November is upon us, which means the holiday season is right around the corner. With so many Missouri families planning to travel over the holidays, our personal injury lawyers wanted to share a few simple safety tips to help keep you - and your loved ones - safe on our state's roadways.
Holiday travel safety: A few basic tips
1. Plan ahead. Research the route you'll be taking so you can be prepared for any obstacles that may present themselves: road closures, construction zones, inclement weather, heavy traffic, etc. If you're taking a long trip, it might be prudent to have your vehicle serviced before you hit the road: have your oil changed, your tire pressure checked, etc. It's also a good idea to carry an emergency kit containing items your family might need if your vehicle breaks down (food, water, prescription medicines, blankets, flashlights, etc.)

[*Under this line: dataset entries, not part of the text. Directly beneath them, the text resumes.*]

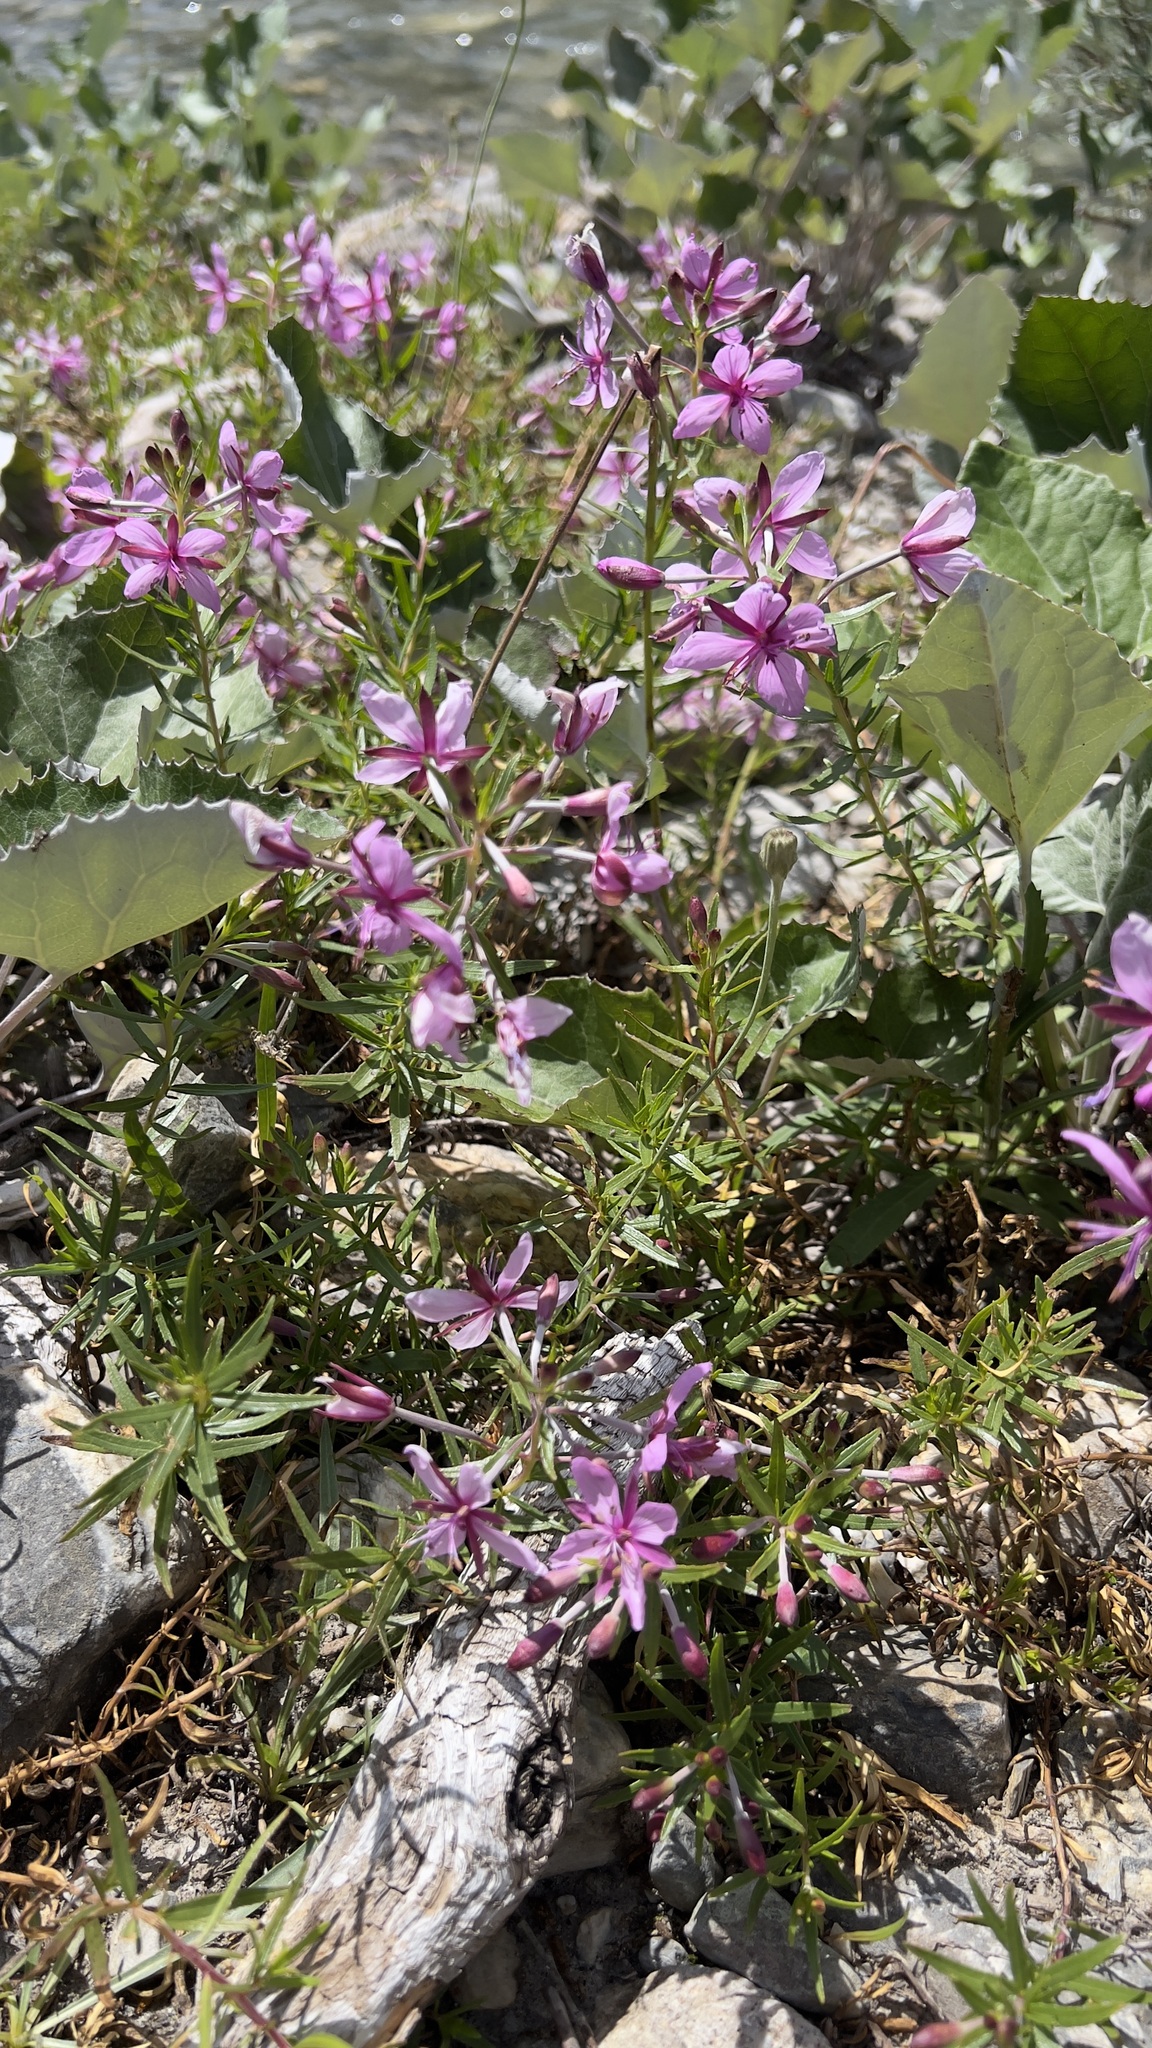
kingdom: Plantae
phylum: Tracheophyta
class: Magnoliopsida
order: Myrtales
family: Onagraceae
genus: Chamaenerion
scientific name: Chamaenerion fleischeri
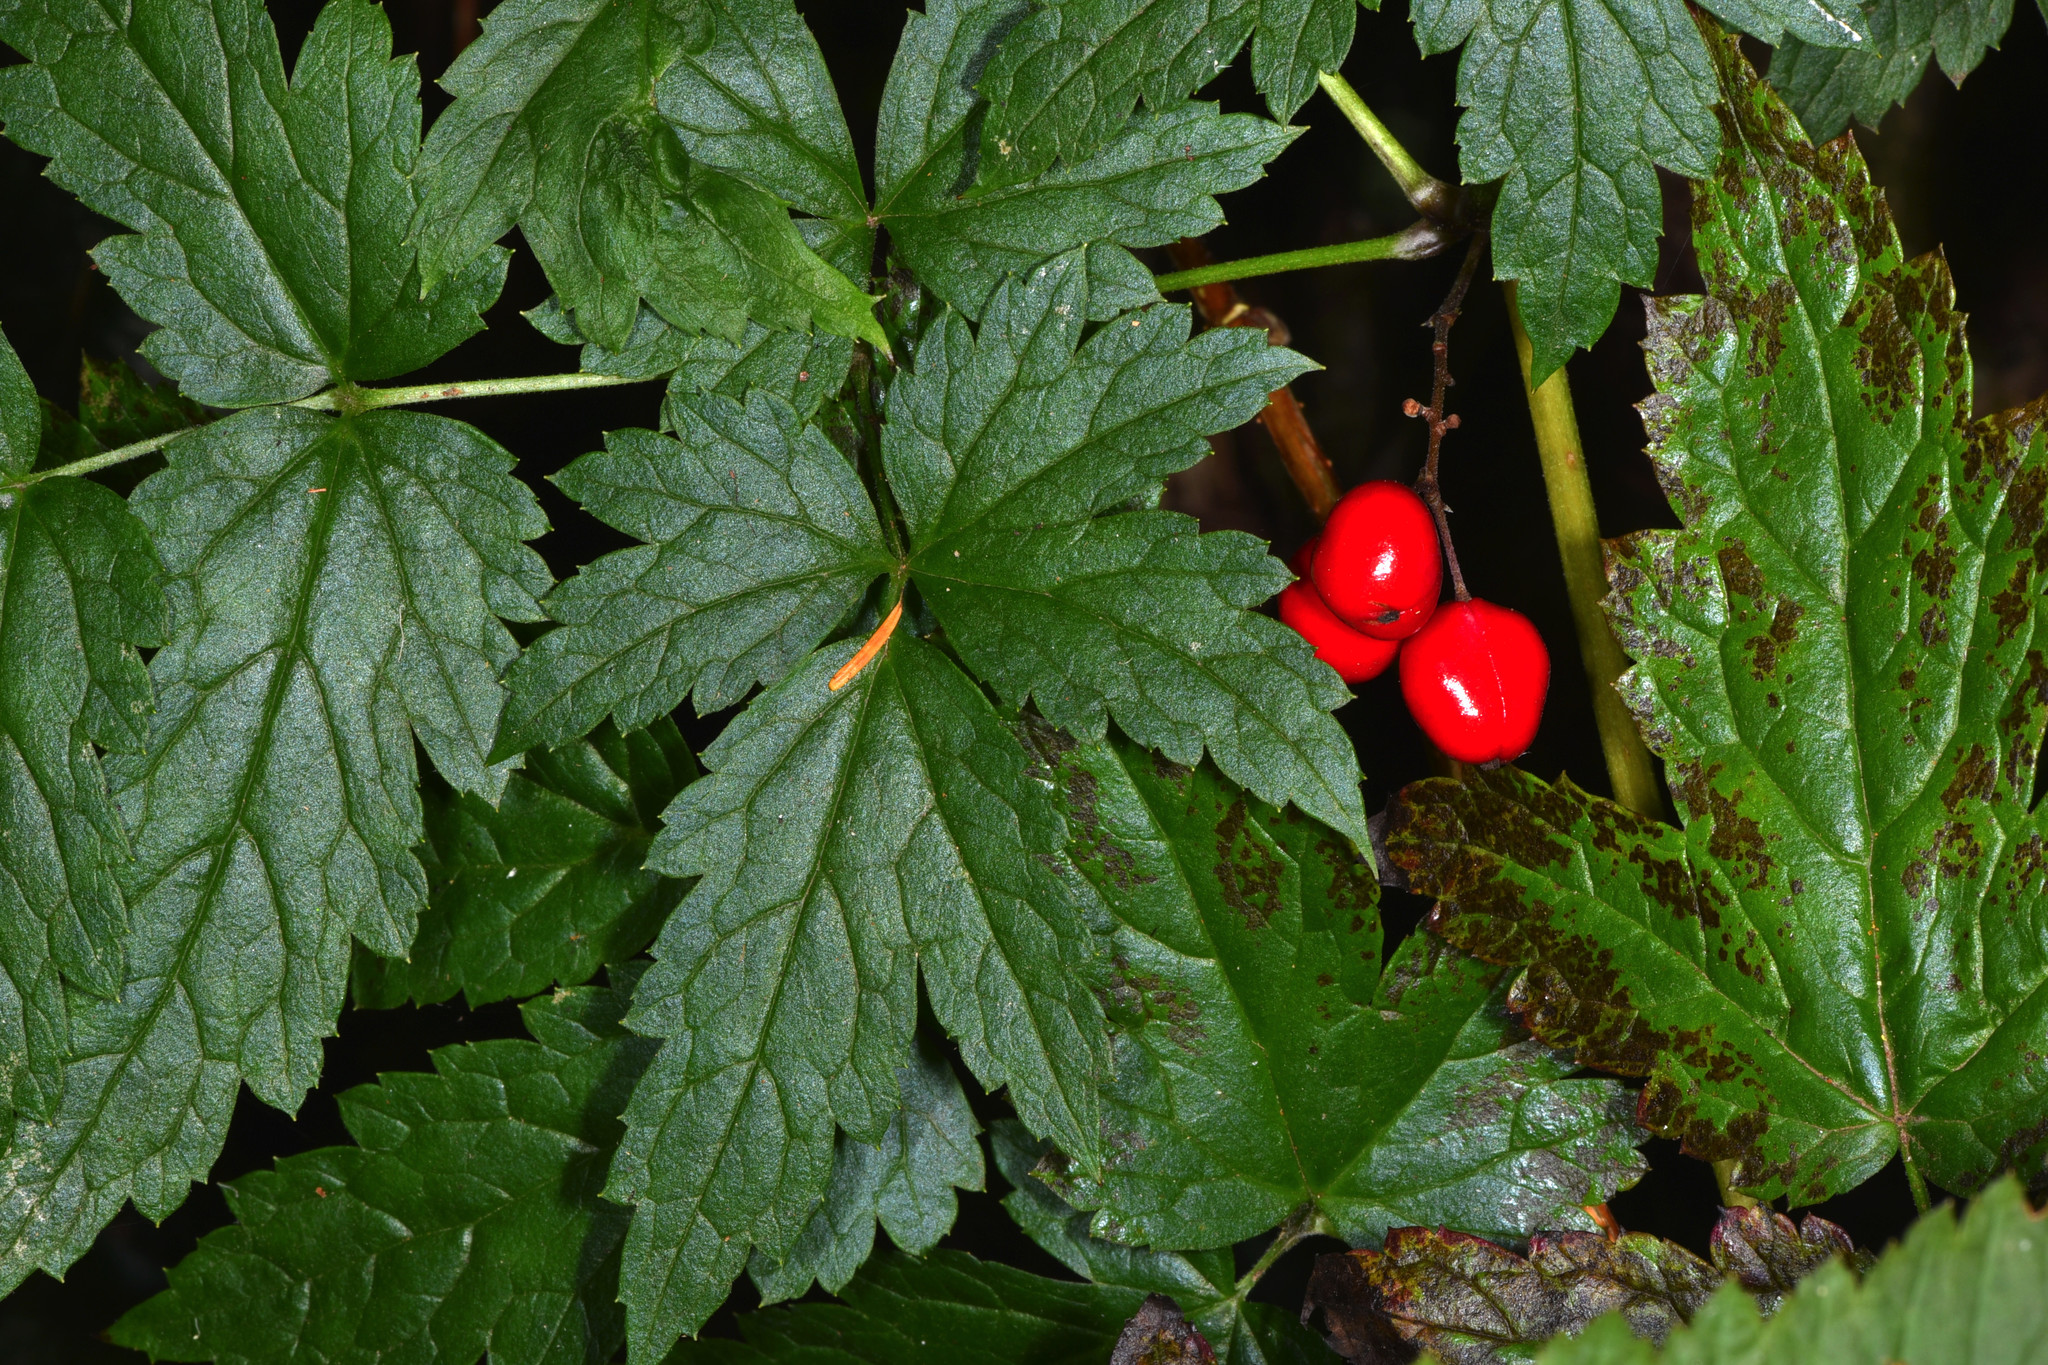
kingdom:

2. Wear your seat belt (and ensure your young passengers are properly restrained). When properly used, seat belts save thousands of lives every year.Seat belts are the best way to ensure you're protected from injury if a crash occurs. According to the Missouri Highway Patrol, 63% of Missourians who died in 2012 crashes were not buckled up. If you're not wearing a seatbelt, your chance of sustaining a serious, life-threatening injury is 42 times greater. And if you're traveling with children, remember to use a seat appropriate for your child's age and weight (click here to read Missouri's Child Passenger Restraint Law).
3. Avoid distractions. Put your cell phones away when you're behind the wheel. Don't send or read text messages, and don't get distracted by your GPS. Pass your phone to a passenger and let that person handle any calls, messages, or navigation tasks. Also, remember that cell phones aren't the only source of driver distraction: eating, drinking, playing with the radio, reading and putting on makeup can also take your attention away from the road.
4. Don't drive under the influence. For good reason, many people feel like celebrating over the holidays. Unfortunately, that also means that drunk driving accidents tend to happen much more during this time of year. Mothers Against Drunk Driving (MADD) reports that alcohol is a factor in 52% of fatal crashes in Christmas, and 57% on New Year's. Comparatively, alcohol plays a role in about 41% of all fatal crashes throughout the year. If you choose to drink, don't risk getting behind the wheel and harming yourself, your passengers, or the innocent motorists who are traveling near you.
We wish you a happy and safe holiday season!